▶ **Texto para leitura**
Se aferrar em expectativas sem bases concretas pode resultar em provável perda de tempo que antecede o resultado, e transformar o momento da negativa em outro prolongado hiato entre atividades e possíveis reavaliações tardias, agora, sob o provável peso da contestação.
“Perder” tempo planejando é economizá-lo com retrabalhos. Sempre é bom lembrar que ao aspirar física ou subjetivamente uma vontade, todo o processo de conquista deve antes revisitar o estado posto da vontade; isto é, de pouco adianta buscar a afeição de alguém se nosso histórico precisa ser ocultado ou mesmo algumas de nossas intenções, assim como almejar uma profissão sem observar todas as implicações que antecedem a conquista. Para cada opção aventada, antes, é necessário algum estruturar razoável. O avanço atabalhoado é certo que mina toda boa expectativa.
Boas escolas e doutrinas aferem que o tempo não existe ou que tudo está certo como está. E está. No entanto, tão prudente quanto importante é ponderar essa realidade. Toda opção é carregada de nuances objetivas e subjetivas, afinal, somos serres terrenos, e existem oportunidades diárias em que é bastante importante reavaliar qual é a melhor premissa aplicável ao projeto... claro, sem fazer desse expediente uma obsessão... e daí, com toda a tranquilidade da ideia bem trabalhada, (se) entregar ao universo.

▶ **Exercício**
Transcreva, do texto sobre planejamento e expectativas, o trecho que vai de "Boas escolas e" até "entregar ao universo.".

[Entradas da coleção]
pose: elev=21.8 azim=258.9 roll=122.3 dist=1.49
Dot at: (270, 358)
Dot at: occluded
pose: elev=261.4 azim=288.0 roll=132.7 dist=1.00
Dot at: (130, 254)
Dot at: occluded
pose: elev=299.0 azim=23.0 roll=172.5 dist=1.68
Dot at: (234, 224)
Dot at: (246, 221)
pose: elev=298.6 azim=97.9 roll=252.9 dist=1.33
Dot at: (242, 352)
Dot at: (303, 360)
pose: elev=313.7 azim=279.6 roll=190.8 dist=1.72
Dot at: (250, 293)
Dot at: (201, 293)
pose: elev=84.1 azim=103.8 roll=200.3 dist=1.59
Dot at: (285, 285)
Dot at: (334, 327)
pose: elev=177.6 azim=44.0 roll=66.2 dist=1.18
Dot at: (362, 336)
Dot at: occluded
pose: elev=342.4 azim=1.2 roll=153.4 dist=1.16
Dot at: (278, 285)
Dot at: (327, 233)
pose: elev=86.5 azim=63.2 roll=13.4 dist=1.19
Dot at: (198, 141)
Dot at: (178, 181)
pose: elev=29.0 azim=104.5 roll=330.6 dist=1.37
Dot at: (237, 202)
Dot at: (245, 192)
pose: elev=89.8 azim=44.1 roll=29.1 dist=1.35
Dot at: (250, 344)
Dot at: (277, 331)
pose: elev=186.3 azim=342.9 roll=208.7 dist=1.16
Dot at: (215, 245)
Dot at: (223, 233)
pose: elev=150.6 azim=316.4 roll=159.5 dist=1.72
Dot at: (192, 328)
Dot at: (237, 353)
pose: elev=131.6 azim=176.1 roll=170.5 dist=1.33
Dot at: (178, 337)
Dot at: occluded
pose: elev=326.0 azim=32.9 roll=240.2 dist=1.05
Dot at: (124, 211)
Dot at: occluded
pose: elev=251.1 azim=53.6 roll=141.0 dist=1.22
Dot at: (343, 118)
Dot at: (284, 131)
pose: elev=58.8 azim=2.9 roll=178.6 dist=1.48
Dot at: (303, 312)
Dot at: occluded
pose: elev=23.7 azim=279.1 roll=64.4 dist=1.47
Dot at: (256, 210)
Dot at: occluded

▶ **Resposta**
Boas escolas e doutrinas aferem que o tempo não existe ou que tudo está certo como está. E está. No entanto, tão prudente quanto importante é ponderar essa realidade. Toda opção é carregada de nuances objetivas e subjetivas, afinal, somos serres terrenos, e existem oportunidades diárias em que é bastante importante reavaliar qual é a melhor premissa aplicável ao projeto... claro, sem fazer desse expediente uma obsessão... e daí, com toda a tranquilidade da ideia bem trabalhada, (se) entregar ao universo.